YOUR INSTRUCTIONS:
Only the lines below between the ones containing "left eye: (307, 76)" and "right back paw: (73, 232)", inclusive, are to be reproduced, each exactly as it stands.

DATA TO EXAMINE:
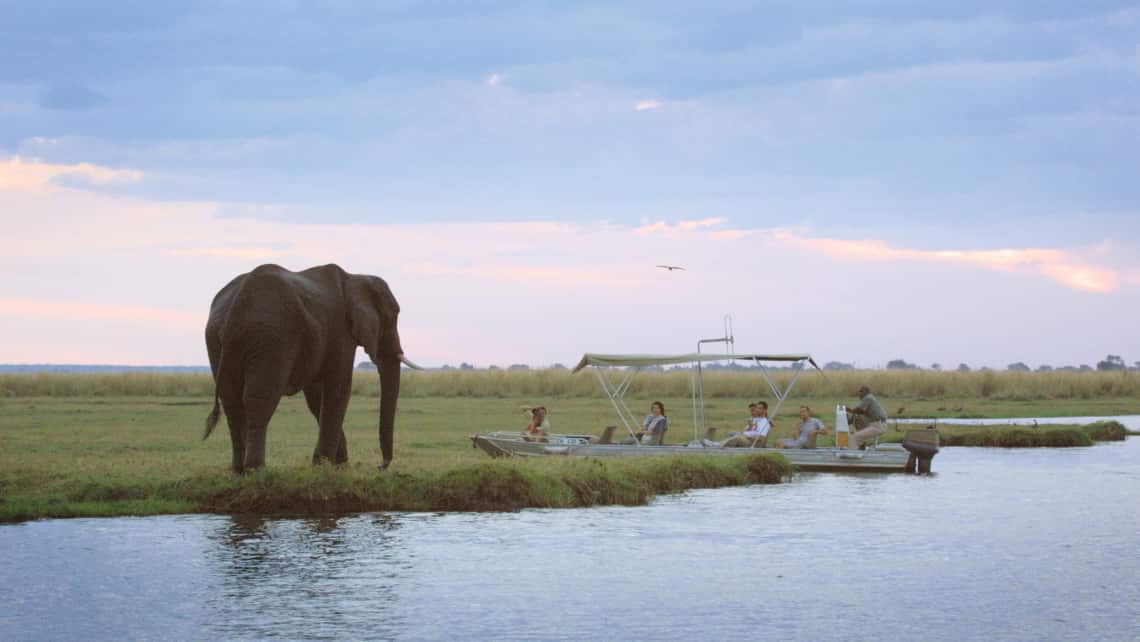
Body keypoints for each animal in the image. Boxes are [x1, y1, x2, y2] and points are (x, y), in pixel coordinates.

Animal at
...
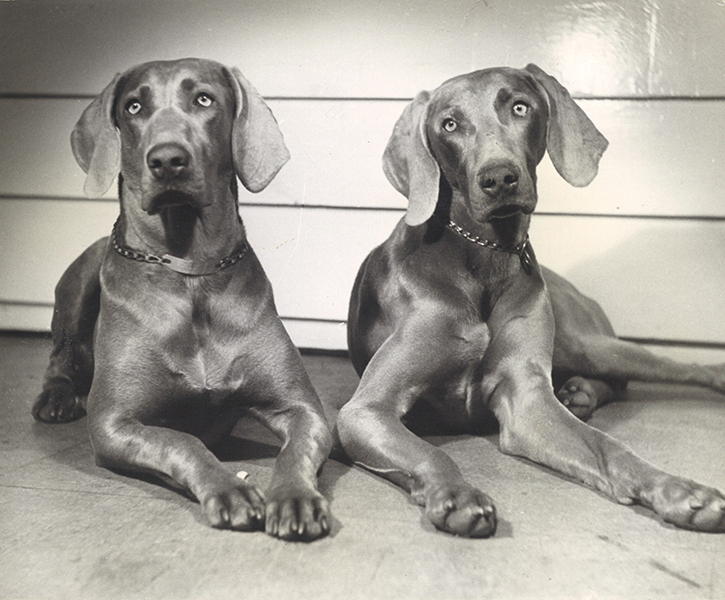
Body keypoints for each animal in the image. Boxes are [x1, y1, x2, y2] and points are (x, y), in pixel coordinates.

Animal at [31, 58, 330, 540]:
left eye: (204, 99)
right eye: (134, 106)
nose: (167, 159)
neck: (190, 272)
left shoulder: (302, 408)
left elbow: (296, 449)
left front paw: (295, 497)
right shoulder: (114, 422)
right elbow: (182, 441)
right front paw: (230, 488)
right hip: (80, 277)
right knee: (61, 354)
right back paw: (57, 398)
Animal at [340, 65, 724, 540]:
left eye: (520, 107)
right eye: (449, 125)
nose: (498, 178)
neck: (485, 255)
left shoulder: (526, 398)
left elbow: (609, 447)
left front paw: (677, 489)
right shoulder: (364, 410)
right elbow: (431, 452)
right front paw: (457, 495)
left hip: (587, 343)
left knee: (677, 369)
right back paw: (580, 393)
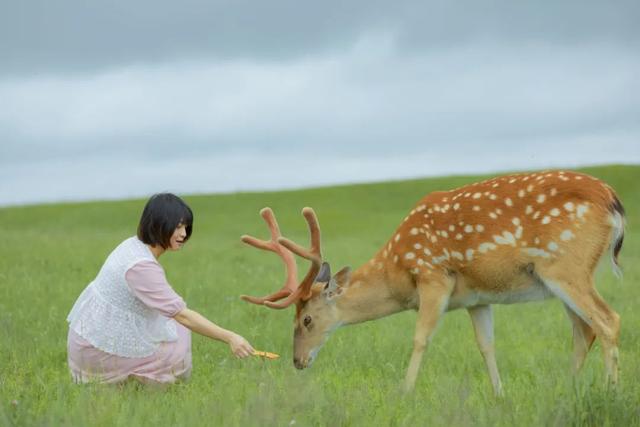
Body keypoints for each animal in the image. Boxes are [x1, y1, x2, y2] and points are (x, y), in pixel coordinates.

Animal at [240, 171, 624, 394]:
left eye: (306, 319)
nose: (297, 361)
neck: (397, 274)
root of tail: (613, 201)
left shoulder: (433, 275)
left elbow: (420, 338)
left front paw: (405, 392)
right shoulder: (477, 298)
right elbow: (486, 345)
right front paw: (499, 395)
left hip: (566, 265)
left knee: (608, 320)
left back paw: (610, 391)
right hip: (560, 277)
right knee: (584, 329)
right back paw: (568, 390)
--
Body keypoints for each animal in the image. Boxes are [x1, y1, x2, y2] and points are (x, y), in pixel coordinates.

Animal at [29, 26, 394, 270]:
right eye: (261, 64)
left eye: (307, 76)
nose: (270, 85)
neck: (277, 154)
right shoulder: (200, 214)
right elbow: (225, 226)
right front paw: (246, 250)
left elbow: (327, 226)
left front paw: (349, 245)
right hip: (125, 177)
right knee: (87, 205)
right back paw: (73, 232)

FINISHED EXERCISE:
left eye: (307, 76)
nose: (270, 85)
neck: (277, 154)
right shoulder: (200, 214)
right elbow: (225, 226)
right front paw: (246, 250)
left elbow: (327, 226)
left front paw: (349, 245)
right hip: (125, 177)
right knee: (87, 205)
right back paw: (73, 232)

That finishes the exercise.